Даже объекты внешних чувств воздействуют на нас более живо, когда противоположные крайности сменяют друг друга или помещаются рядом. Умеренное тепло кажется невыносимым жаром, если ощущается после сильного холода. То, что горько, покажется более горьким, если попробовать его после того, что очень сладко; грязный белый цвет покажется ярким и чистым, если его поместить рядом с угольно-черным. Живость, короче говоря, каждого ощущения, как и каждого чувства, кажется большей или меньшей пропорционально изменению, произведенному впечатлением того или другого на состояние разума или органа; но это изменение должно неизбежно быть наибольшим, когда противоположные чувства и ощущения противопоставлены или следуют непосредственно друг за другом. И чувства, и ощущения тогда наиболее живы; и эта превосходная живость происходит не из чего иного, как из того, что они обрушиваются на разум или орган, когда он находится в состоянии, наиболее неподходящем для их восприятия.

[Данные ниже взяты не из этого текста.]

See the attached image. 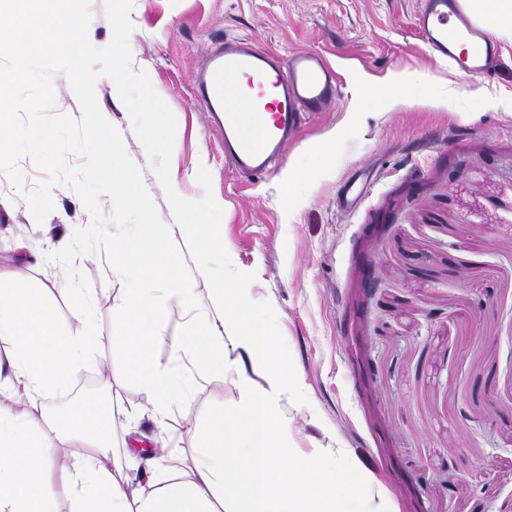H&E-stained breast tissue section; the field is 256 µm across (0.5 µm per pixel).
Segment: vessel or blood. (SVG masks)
I'll use <instances>...</instances> for the list:
<instances>
[{"label": "vessel or blood", "instance_id": "1", "mask_svg": "<svg viewBox=\"0 0 512 512\" xmlns=\"http://www.w3.org/2000/svg\"><path fill=\"white\" fill-rule=\"evenodd\" d=\"M416 27L431 54L470 77L486 73L497 44L467 13L464 0H419ZM206 111L224 115V152L253 176L283 162L288 142L306 116L340 97L337 74L313 50L277 58L253 41L228 38L213 50L195 79ZM248 109H241L243 96Z\"/></svg>", "mask_w": 512, "mask_h": 512}]
</instances>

Как противопоставление контрастных чувств усиливает их живость, так сходство тех, которые непосредственно следуют друг за другом, делает их более слабыми и вялыми. Родитель, потерявший нескольких детей непосредственно друг за другом, будет менее тронут смертью последнего, чем смертью первого, хотя потеря сама по себе в этом случае, несомненно, больше; но его разум, уже погруженный в печаль, кажется, не производит иного эффекта, кроме продолжения той же меланхолии, и отнюдь не склонен вызывать такие порывы горя, которые обычно вызываются первым бедствием такого рода; он принимает его, хотя и с большой подавленностью, но с некоторой степенью спокойствия и самообладания, и без всякой той муки и душевного волнения, которые склонна вызывать новизна несчастья. Те, кто был несчастлив на протяжении всей своей жизни, часто, действительно, привычно меланхоличны, а иногда раздражительны и желчны, однако при любом новом разочаровании, хотя они и расстроены и немного жалуются, они редко впадают в какую-либо более сильную страсть и никогда не впадают в те порывы ярости или горя, которые часто, по подобным поводам, отвлекают удачливых и успешных.

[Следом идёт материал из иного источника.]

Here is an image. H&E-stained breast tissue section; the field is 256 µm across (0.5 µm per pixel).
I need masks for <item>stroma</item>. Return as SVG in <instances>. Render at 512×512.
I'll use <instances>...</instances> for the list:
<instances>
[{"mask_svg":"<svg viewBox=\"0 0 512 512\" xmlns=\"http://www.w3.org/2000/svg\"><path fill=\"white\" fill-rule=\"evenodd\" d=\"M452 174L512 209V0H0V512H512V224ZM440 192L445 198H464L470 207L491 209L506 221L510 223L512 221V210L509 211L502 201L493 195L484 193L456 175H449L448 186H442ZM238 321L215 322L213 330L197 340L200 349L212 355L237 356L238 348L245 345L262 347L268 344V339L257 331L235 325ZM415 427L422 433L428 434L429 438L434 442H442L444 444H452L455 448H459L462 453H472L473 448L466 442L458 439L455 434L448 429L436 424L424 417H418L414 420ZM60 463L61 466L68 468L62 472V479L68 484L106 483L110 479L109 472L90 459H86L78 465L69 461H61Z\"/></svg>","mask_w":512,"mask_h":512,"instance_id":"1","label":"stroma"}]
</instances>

На этом в значительной степени основаны некоторые эффекты привычки и обычая. Хорошо известно, что обычай притупляет живость как боли, так и удовольствия, уменьшает горе, которое мы должны были бы чувствовать от одного, и ослабляет радость, которую мы должны были бы получать от другого. Боль переносится без муки, а удовольствие наслаждается без восторга: потому что обычай и частое повторение любого объекта в конце концов формируют и сгибают разум или орган к тому привычному настроению и расположению, которое приспосабливает их к получению его впечатления, не подвергаясь никакому очень сильному изменению.
РАЗД. II. — Об изумлении, или об эффектах новизны.
Очевидно, что разум получает удовольствие, наблюдая сходства, которые обнаруживаются между различными объектами. Именно посредством таких наблюдений он стремится упорядочить и систематизировать все свои идеи и свести их в надлежащие классы и ассортименты. Там, где он может наблюдать лишь одно единственное качество, общее для большого разнообразия в остальном широко различных объектов, этого единственного обстоятельства будет достаточно для него, чтобы соединить их все вместе, свести их к одному общему классу и назвать их одним общим именем. Именно так все вещи, наделенные силой самодвижения, звери, птицы, рыбы, насекомые, классифицируются под общим именем Животного; и что они снова, вместе с теми, которые лишены этой силы, располагаются под еще более общим словом, Субстанция: и это происхождение тех ассортиментов объектов и идей, которые в школах называются Родами и Видами, и тех абстрактных и общих имен, которые во всех языках используются для их выражения.